Crants duo, associates getting $2M+ to cover RICO case costs

Fistful of local attorneys racked up fees defending former CCA execs, team against charges

A federal judge in Nashville has awarded more than $2.1 million in attorney’s fees and costs to defendants, including Corrections Corp. of America co-founder and former CEO Doctor Crants Jr., named in wide-ranging allegations by a former business partner.

Bruce Siddle in 2009 sued Crants Jr., his son, Doctor Crants III — a former president of CCA — and other people and companies for allegedly stealing more than $1 billion worth of business from Homeland Security Co., the venture they had built to secure government contracts in the wake of the Sept. 11 terrorist attacks. Siddle claimed that Crants had operated the company in a manner that benefited other businesses owned by Crants.

Siddle’s claims grew to include a number of racketeering, copyright and fraud claims — a number of them termed “hyperbolic and inflammatory” by the court — across two cases. But U.S. District Court of Middle Tennessee judge Aleta Trauger tossed those complaints in 2010, saying primarily that the parties in HSC had signed releases that covered the defendants’ actions.
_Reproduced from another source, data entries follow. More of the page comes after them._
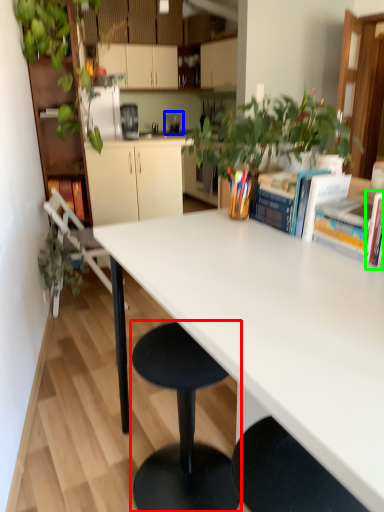
Question: Which is farther away from stool (highlighted by a red box)? appliance (highlighted by a blue box) or book (highlighted by a green box)?

Choices:
 (A) appliance
 (B) book

Answer: (A)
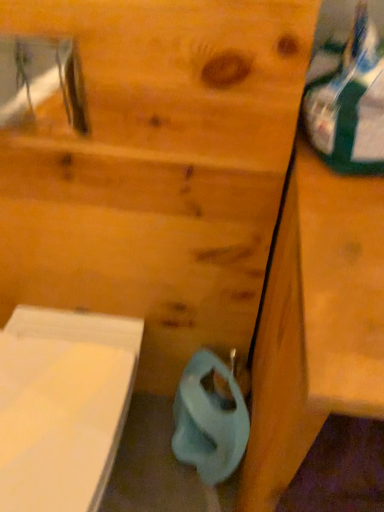
Question: Relative to wooden vanity at right, is blue matte toilet paper at lower center in front or behind?

Choices:
 (A) front
 (B) behind

Answer: (B)

Question: Is blue matte toilet paper at lower center taller or shorter than wooden vanity at right?

Choices:
 (A) tall
 (B) short

Answer: (B)

Question: Considering the positions of blue matte toilet paper at lower center and wooden vanity at right in the image, is blue matte toilet paper at lower center wider or thinner than wooden vanity at right?

Choices:
 (A) thin
 (B) wide

Answer: (A)

Question: From the image's perspective, relative to blue matte toilet paper at lower center, is wooden vanity at right above or below?

Choices:
 (A) below
 (B) above

Answer: (B)

Question: Considering the positions of point [x=374, y=265] and point [x=200, y=384], is point [x=374, y=265] closer or farther from the camera than point [x=200, y=384]?

Choices:
 (A) closer
 (B) farther

Answer: (A)

Question: Relative to blue matte toilet paper at lower center, is wooden vanity at right in front or behind?

Choices:
 (A) behind
 (B) front

Answer: (B)

Question: Looking at their shapes, would you say wooden vanity at right is wider or thinner than blue matte toilet paper at lower center?

Choices:
 (A) wide
 (B) thin

Answer: (A)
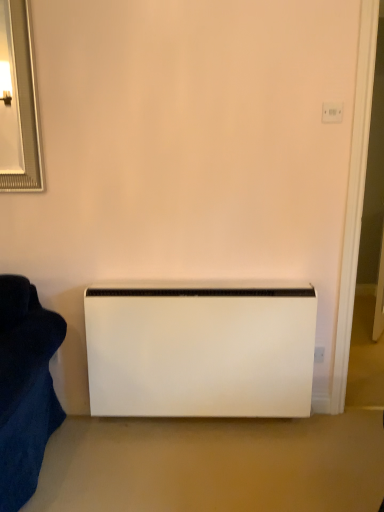
Question: Looking at their shapes, would you say white plastic electric outlet at upper right is wider or thinner than white matte heater at center?

Choices:
 (A) wide
 (B) thin

Answer: (B)

Question: Is white plastic electric outlet at upper right spatially inside white matte heater at center, or outside of it?

Choices:
 (A) inside
 (B) outside

Answer: (B)

Question: Does point (334, 121) appear closer or farther from the camera than point (185, 332)?

Choices:
 (A) closer
 (B) farther

Answer: (A)

Question: Considering the relative positions of white matte heater at center and white plastic electric outlet at upper right in the image provided, is white matte heater at center to the left or to the right of white plastic electric outlet at upper right?

Choices:
 (A) left
 (B) right

Answer: (A)

Question: Considering the positions of white matte heater at center and white plastic electric outlet at upper right in the image, is white matte heater at center wider or thinner than white plastic electric outlet at upper right?

Choices:
 (A) wide
 (B) thin

Answer: (A)

Question: Looking at the image, does white matte heater at center seem bigger or smaller compared to white plastic electric outlet at upper right?

Choices:
 (A) small
 (B) big

Answer: (B)

Question: From their relative heights in the image, would you say white matte heater at center is taller or shorter than white plastic electric outlet at upper right?

Choices:
 (A) short
 (B) tall

Answer: (B)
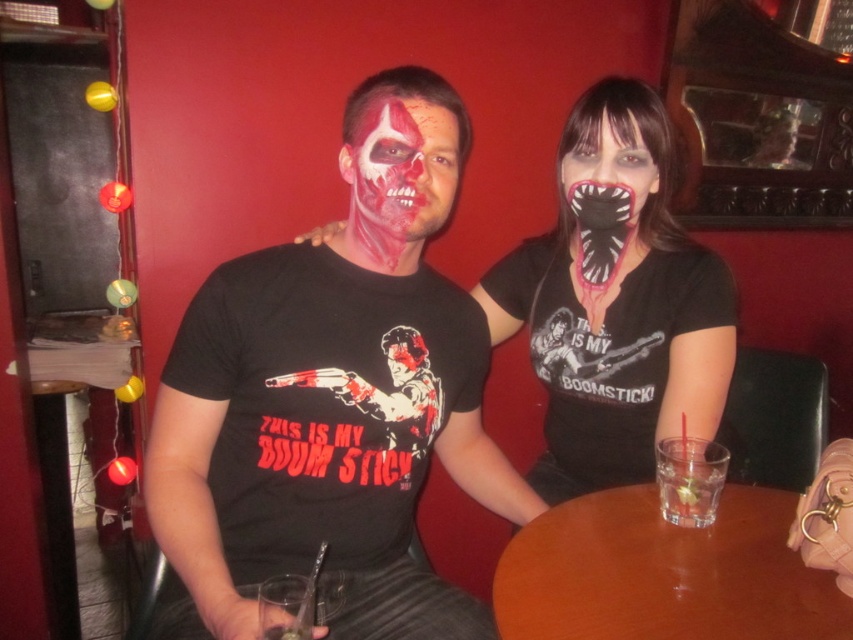
Which is more to the right, matte black t-shirt at center or brown wooden table at center?

Positioned to the right is brown wooden table at center.

Which of these two, matte black t-shirt at center or brown wooden table at center, stands taller?

matte black t-shirt at center

At what (x,y) coordinates should I click in order to perform the action: click on matte black t-shirt at center. Please return your answer as a coordinate pair (x, y). Looking at the image, I should click on (335, 394).

Who is more distant from viewer, [260,356] or [657,388]?

The point [657,388] is behind.

Find the location of `matte black t-shirt at center`. matte black t-shirt at center is located at coordinates (335, 394).

Is point (241, 371) positioned in front of point (561, 435)?

Yes, point (241, 371) is in front of point (561, 435).

The image size is (853, 640). In order to click on matte black t-shirt at center in this screenshot , I will do `click(335, 394)`.

Does matte black t-shirt at center have a greater height compared to black matte mask at center?

Indeed, matte black t-shirt at center has a greater height compared to black matte mask at center.

Is matte black t-shirt at center to the right of black matte mask at center from the viewer's perspective?

No, matte black t-shirt at center is not to the right of black matte mask at center.

Find the location of `matte black t-shirt at center`. matte black t-shirt at center is located at coordinates (335, 394).

At what (x,y) coordinates should I click in order to perform the action: click on matte black t-shirt at center. Please return your answer as a coordinate pair (x, y). The image size is (853, 640). Looking at the image, I should click on (335, 394).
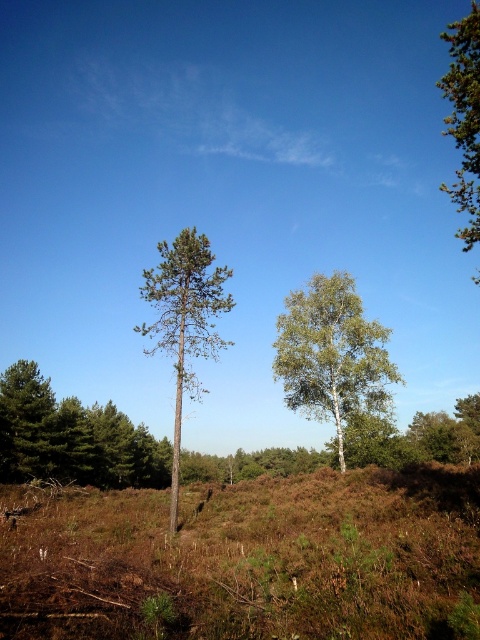
Which is more to the left, smooth white birch at center or green needle-like at upper right?

smooth white birch at center

Does smooth white birch at center have a smaller size compared to green needle-like at upper right?

Indeed, smooth white birch at center has a smaller size compared to green needle-like at upper right.

Between point (194, 307) and point (465, 236), which one is positioned in front?

Point (465, 236)

I want to click on smooth white birch at center, so click(184, 321).

Who is more forward, (0, 536) or (20, 417)?

Positioned in front is point (0, 536).

Is point (117, 628) positioned after point (156, 477)?

No.

Who is more forward, (222, 589) or (69, 417)?

Point (222, 589) is more forward.

This screenshot has width=480, height=640. I want to click on brown grassy hillside at center, so click(x=248, y=560).

Is green matte tree at center to the left of white smooth birch tree at center from the viewer's perspective?

Correct, you'll find green matte tree at center to the left of white smooth birch tree at center.

Is green matte tree at center taller than white smooth birch tree at center?

Correct, green matte tree at center is much taller as white smooth birch tree at center.

Between point (122, 419) and point (319, 330), which one is positioned behind?

The point (122, 419) is more distant.

Where is `green matte tree at center`? The width and height of the screenshot is (480, 640). green matte tree at center is located at coordinates (72, 436).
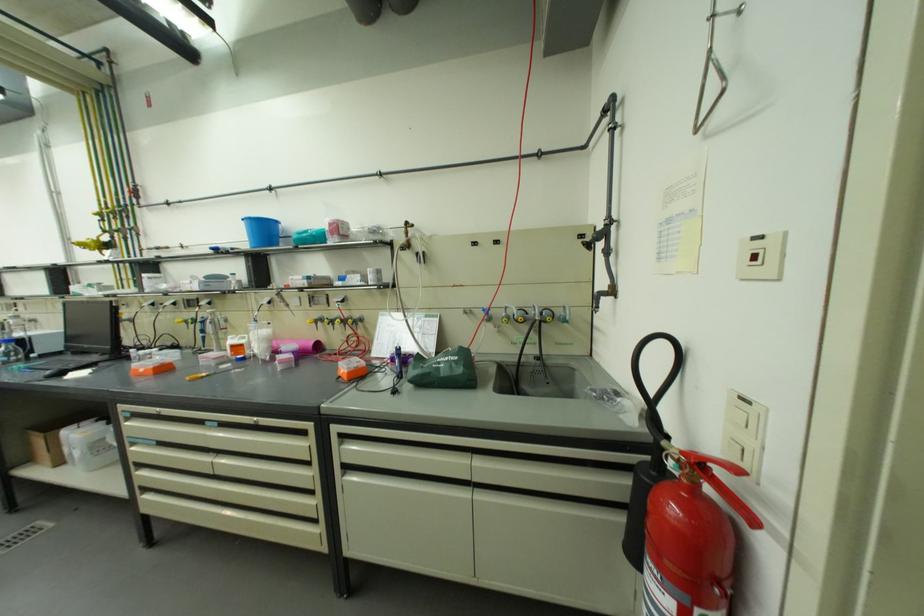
By then, though, numerous other entities — including local accounting firm Lattimore Black Morgan & Cain — had been drawn into the case and had racked up legal bills.

Siddle was ordered by Trauger on Tuesday to pay nearly $1.5 million in attorney's fees and expenses to Crants Jr. and Crants III. Overall, Siddle is being ordered to pay more than $2.1 million in attorney's fees to other defendants in the case.

Some of the other parties set to receive damages from Siddle are:

• LBMC and one of CPAs, Roy Oaks, who have had to pay $327,000 to four law firms, including locals Day & Blair and Thrailkill Harris Wood & Boswell, who will get about $134,000 combined for their work.

• A team of attorneys from Riley Warnock & Jacobson, who represented Crants Jr. and his Connectgov entity to the tune of almost $270,000.

• Attorneys at Gullett Sanford Robinson & Martin, who will get part of almost $290,000 after defending itself against some of Siddle’s claims. The majority of that sum will go to Memphis firm Glassman Edwards Wyatt Tuttle & Cox, which represented Gullett and George Crawford, outside counsel to HSC.

• Leader Bulso Nolan & Burnstein lawyers who defended Crants III in both of Siddle’s cases and will get almost $15,000.

• Law firm Drescher & Sharp, which will get more than $13,000 for its work on behalf of Linda Cooper, another attorney who had represented HSC.